A system, method, and computer readable medium adapted to provide software and hardware partitioning for multi-standard video compression and decompression comprises a master-slave bus, a peer-to-peer bus, and an inter-processor communications bus, a prediction engine, a filter engine, and a transform engine, and a video encode control processor, and a video decode control processor adapted to utilize the master-slave bus to interact with the video hardware engines for control flow processing, the peer-to-peer bus for data flow processing, and the inter-processor communications bus for inter-processor communications, and a system data bus adapted to permit data exchange between system resources, the busses, the engines, and the processors.

▶ **GOALS**:
1: Reproduce word for word the portion of the video compression abstract that opens with "A system, method, and" and closes with "and the processors.".
2: Write the next part of the video compression abstract, picking up after its final sentence.

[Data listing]

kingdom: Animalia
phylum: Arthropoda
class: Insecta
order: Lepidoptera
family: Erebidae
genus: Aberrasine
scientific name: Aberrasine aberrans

==

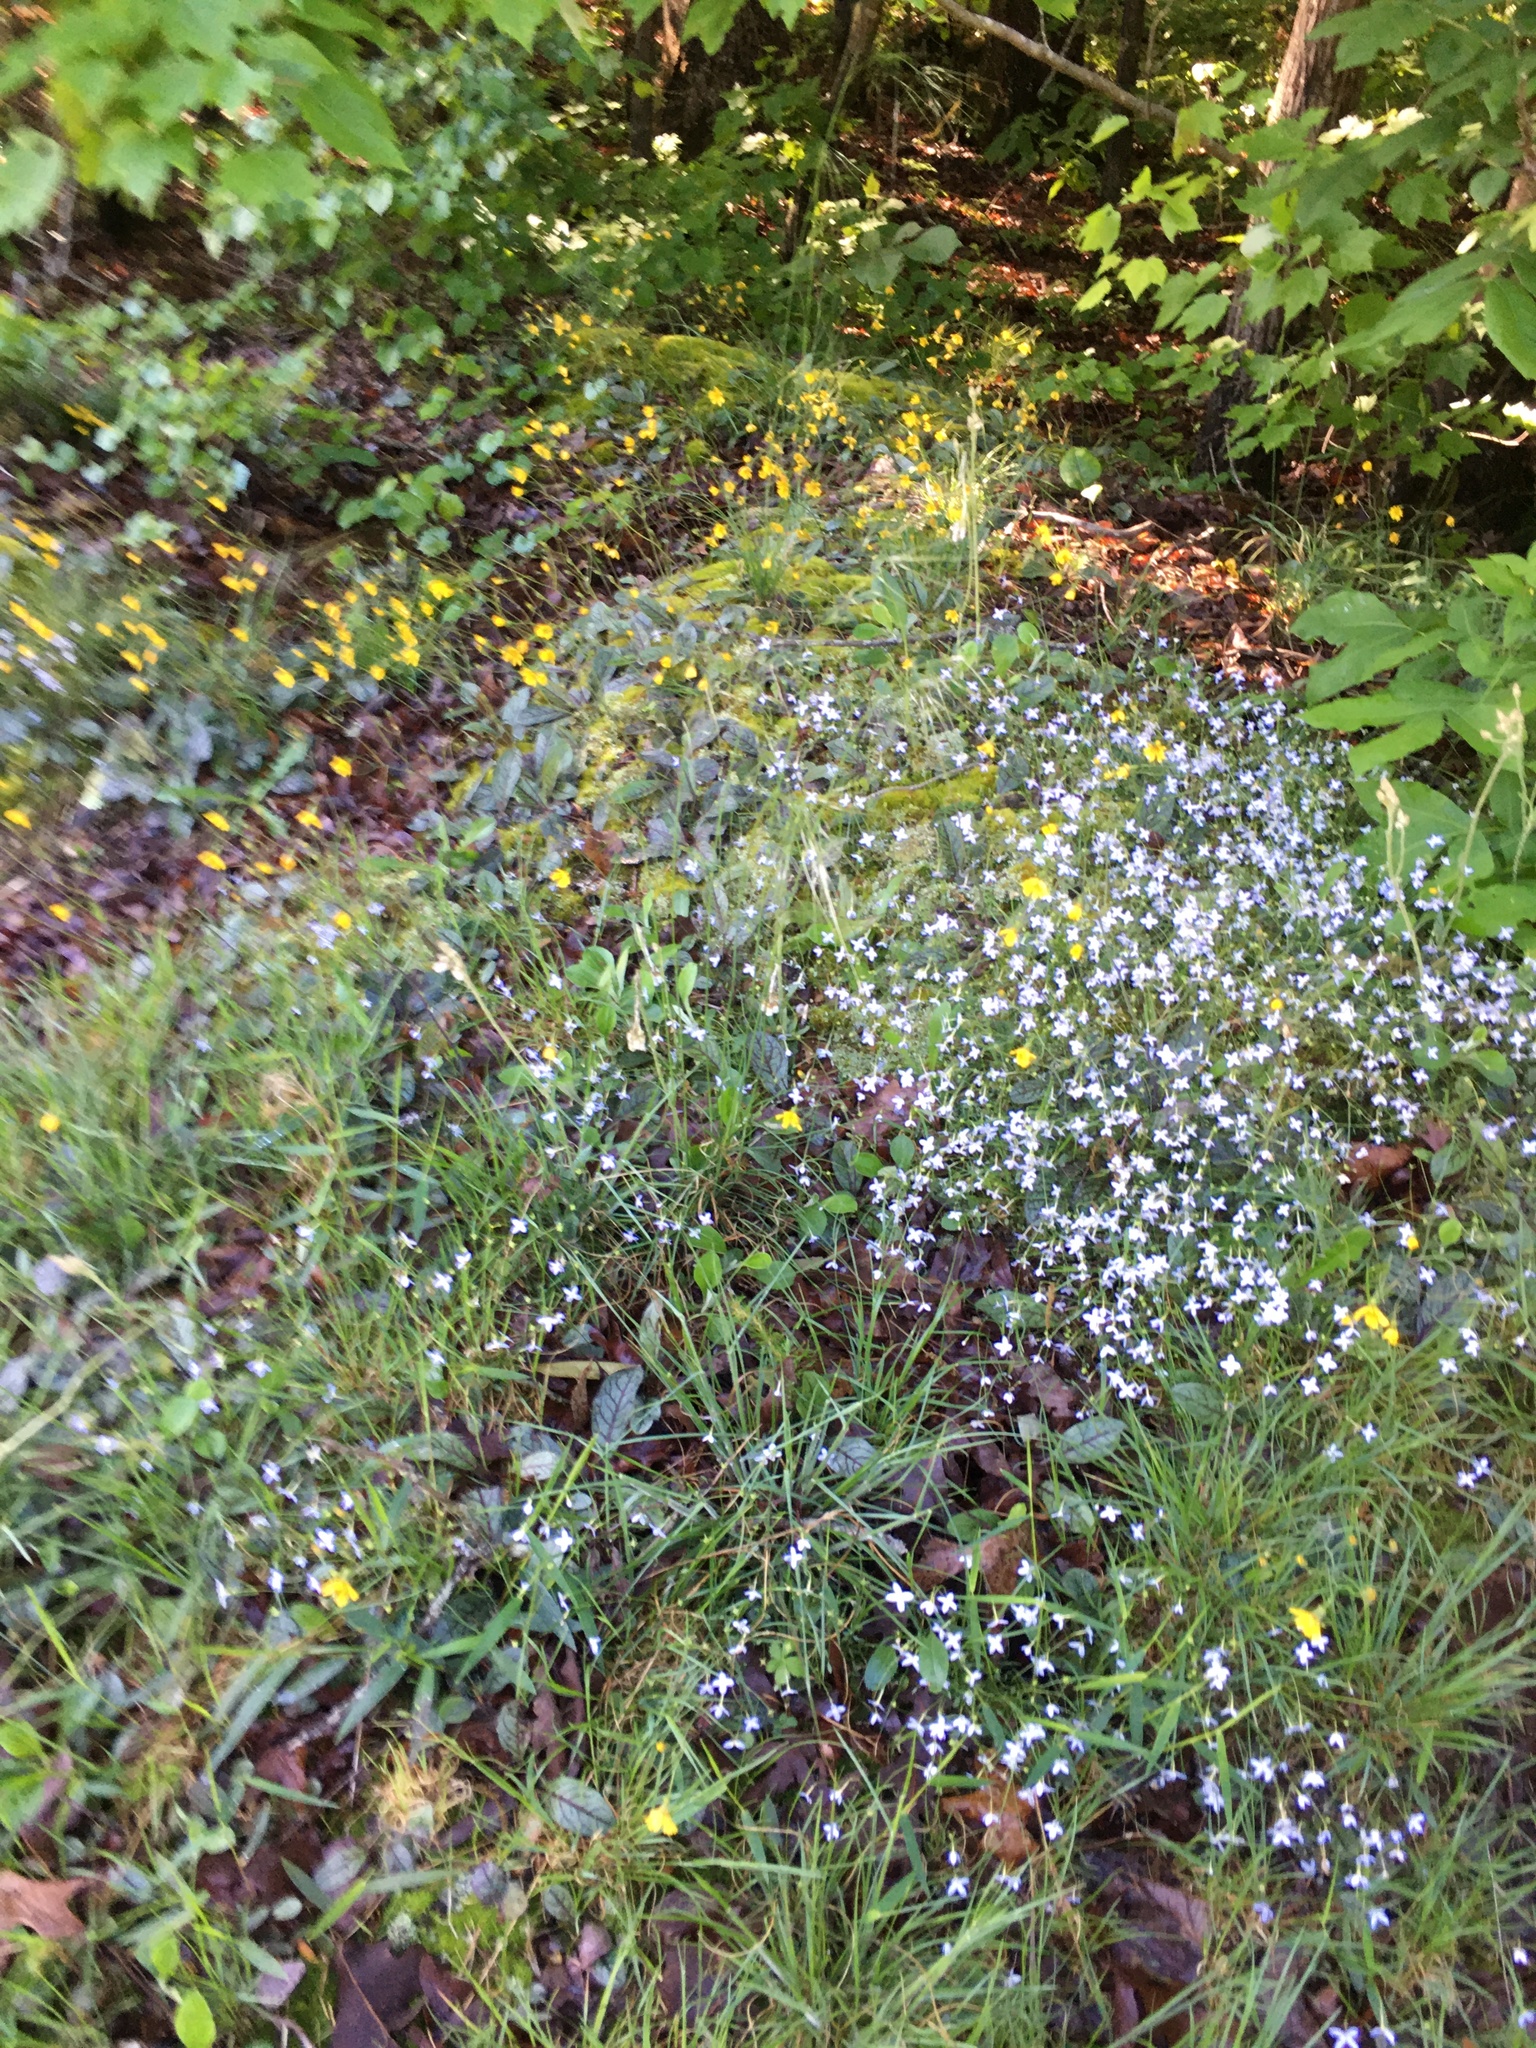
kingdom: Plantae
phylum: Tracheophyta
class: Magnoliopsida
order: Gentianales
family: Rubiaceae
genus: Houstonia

▶ **WRITTEN RESPONSES**:
1:
A system, method, and computer readable medium adapted to provide software and hardware partitioning for multi-standard video compression and decompression comprises a master-slave bus, a peer-to-peer bus, and an inter-processor communications bus, a prediction engine, a filter engine, and a transform engine, and a video encode control processor, and a video decode control processor adapted to utilize the master-slave bus to interact with the video hardware engines for control flow processing, the peer-to-peer bus for data flow processing, and the inter-processor communications bus for inter-processor communications, and a system data bus adapted to permit data exchange between system resources, the busses, the engines, and the processors.

2:
Description

CROSS REFERENCE TO RELATED APPLICATIONS [0001] The present patent application claims the benefit of commonly assigned U.S. Provisional Patent Application No. 60 / 499,223, filed on Aug. 29, 2003, entitled DESIGN PARTITION BETWEEN SOFTWARE AND HARDWARE FOR MULTI-STANDARD VIDEO DECODE AND ENCODE and U.S. Provisional Patent Application No. 60 / 493,508, filed on Aug. 8, 2003, entitled SOFT-CHIP SOFTWARE-DRIVEN SYSTEM ON A CHIP ARCHITECTURE, and is related to commonly assigned U.S. Provisional Patent Application No. 60 / 493,509, filed on Aug. 8, 2003, entitled BANDWIDTH-ON-DEMAND: ADAPTIVE BANDWIDTH ALLOCATION OVER HETEROGENEOUS SYSTEM INTERCONNECT and to U.S. Patent Application Docket No. VisionFlow.00002, entitled ADAPTIVE BANDWIDTH ALLOCATION OVER A HETEROGENEOUS SYSTEM INTERCONNECT DELIVERING TRUE BANDWIDTH-ON-DEMAND, filed on even date herewith, the teachings of which are incorporated by reference herein. BACKGROUND OF THE INVENTION [0002] Overview [0003] The present invention is genera...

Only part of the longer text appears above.